Coldwell Banker Commercial–Ideal Realty Group brokered the sale. Both properties are garden-style apartment communities that are under-managed, under-utilized and under-rented in supply-constrained locations, says Jeff Elowe, president of Laramar. "They represented a very strong value-add opportunity for us, which is our strategy, in locations that we felt were infill," he says. "They had very strong population and job growth dynamics."Memorial Club is a 356-unit property constructed in 1969 at 904 Westcott St. in Houston. The property is at the intersection of Westcott Street and Washington, two main streets in the area, and is also within a mile from Interstate 10. The property has one-and two-bedroom apartments with an average unit size of 702 sf. The property is 90% occupied and is "vastly under-rented," Elowe says. The complex has two pools, a clubhouse, covered parking spaces and a fitness room. Laramar plans to install new flooring, countertops and lighting in the units in addition to replacing some of the roofs and balconies. Other improvements will be increasing the amount of property management and on-site leasing staff, he says. The cost for improvements on both properties is in the multimillion-dollar range, but Elowe declined to give an estimate.

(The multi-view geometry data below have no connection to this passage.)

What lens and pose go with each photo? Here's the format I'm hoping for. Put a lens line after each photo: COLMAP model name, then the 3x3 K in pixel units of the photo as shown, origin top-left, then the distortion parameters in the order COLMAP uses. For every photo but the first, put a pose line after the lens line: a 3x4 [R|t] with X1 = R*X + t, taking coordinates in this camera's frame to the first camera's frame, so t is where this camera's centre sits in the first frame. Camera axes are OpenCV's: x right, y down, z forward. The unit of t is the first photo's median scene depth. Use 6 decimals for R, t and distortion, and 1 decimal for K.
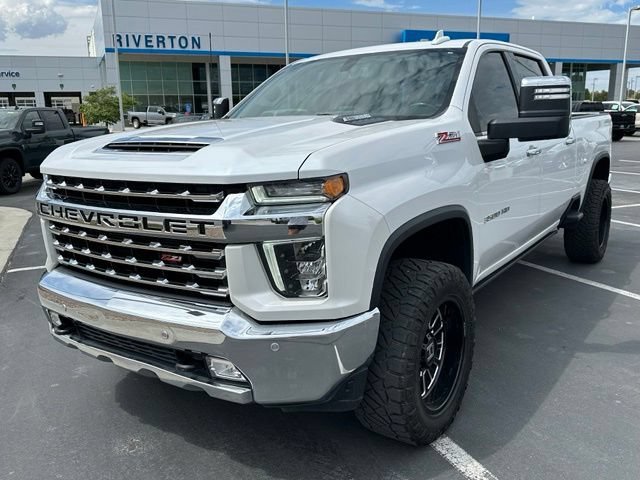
lens RADIAL K [[582.6, 0, 309.2], [0, 582.6, 237.4], [0, 0, 1]] dist [0.140504, -0.272140]
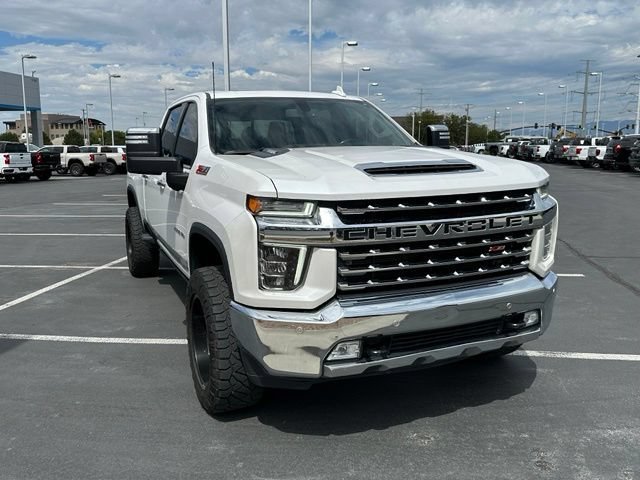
lens RADIAL K [[570.4, 0, 320.0], [0, 570.4, 240.0], [0, 0, 1]] dist [0.116690, -0.196791]
pose [[0.494371, -0.119802, 0.860956, -0.060638], [0.173521, 0.984123, 0.037302, -0.003957], [-0.851755, 0.130953, 0.507311, 0.026910]]
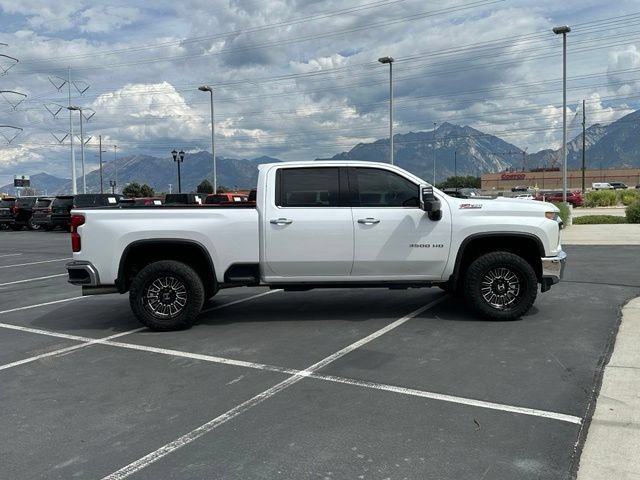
lens RADIAL K [[582.6, 0, 309.2], [0, 582.6, 237.4], [0, 0, 1]] dist [0.140504, -0.272140]
pose [[-0.629295, -0.014112, 0.777039, -0.086314], [0.190535, 0.966520, 0.171860, -0.032072], [-0.753449, 0.256203, -0.605537, 0.167153]]
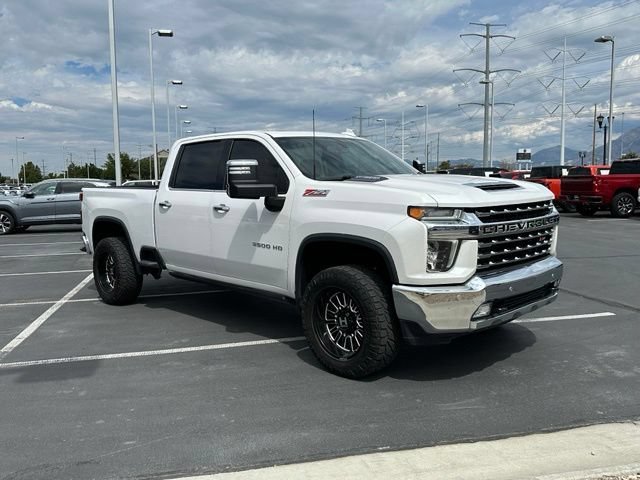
lens RADIAL K [[570.4, 0, 320.0], [0, 570.4, 240.0], [0, 0, 1]] dist [0.116690, -0.196791]
pose [[0.159022, -0.079994, 0.984029, -0.089872], [0.213880, 0.975834, 0.044764, -0.008260], [-0.963830, 0.203345, 0.172288, 0.054753]]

Hampton Court Apartments is a 308-unit property constructed in 1965 at 441 N. Armistead St. in Alexandria. The property is located on a 10-acre site in the Greater Washington, DC metropolitan area near Interstates 395 and 495. The complex is a mixture of one-, two- and three-bedroom apartments with an average unit size of 944 sf. The property is "80% occupied in a 95% market," Elowe says.
Improvements at the complex are expected to cost nearly $20,000 per unit, including new kitchens, bathrooms, flooring, lighting and doors. All of the windows and roofs will be replaced and the exterior will be painted. The property has a pool and playground and will have amenities added including a fitness center, leasing center and Internet Café. Once renovations are complete, the name of the community will also be changed to Bennington Crossing, Elowe says. "For a long time, it has been operated under that name. We are going to be adding all sorts of amenities and change the reputation in the marketplace," he says.
Laramar expects to hold the properties for at least five years, he says. The properties were acquired for the company's multifamily value fund, which was launched in December 2006. The $350-million fund has the ability to acquire $1.4 billion in properties. The portfolio acquisition represents the 11th and 12th acquisitions for the fund.